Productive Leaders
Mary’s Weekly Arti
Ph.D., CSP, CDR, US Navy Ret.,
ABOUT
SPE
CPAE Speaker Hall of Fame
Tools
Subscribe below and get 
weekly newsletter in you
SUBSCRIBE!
========
Problem requirements | Reproduce every line of text in the data above, in the same order and with each line unchanged.

Expected answer |
Productive Leaders
Mary’s Weekly Arti
Ph.D., CSP, CDR, US Navy Ret.,
ABOUT
SPE
CPAE Speaker Hall of Fame
Tools
Subscribe below and get 
weekly newsletter in you
SUBSCRIBE!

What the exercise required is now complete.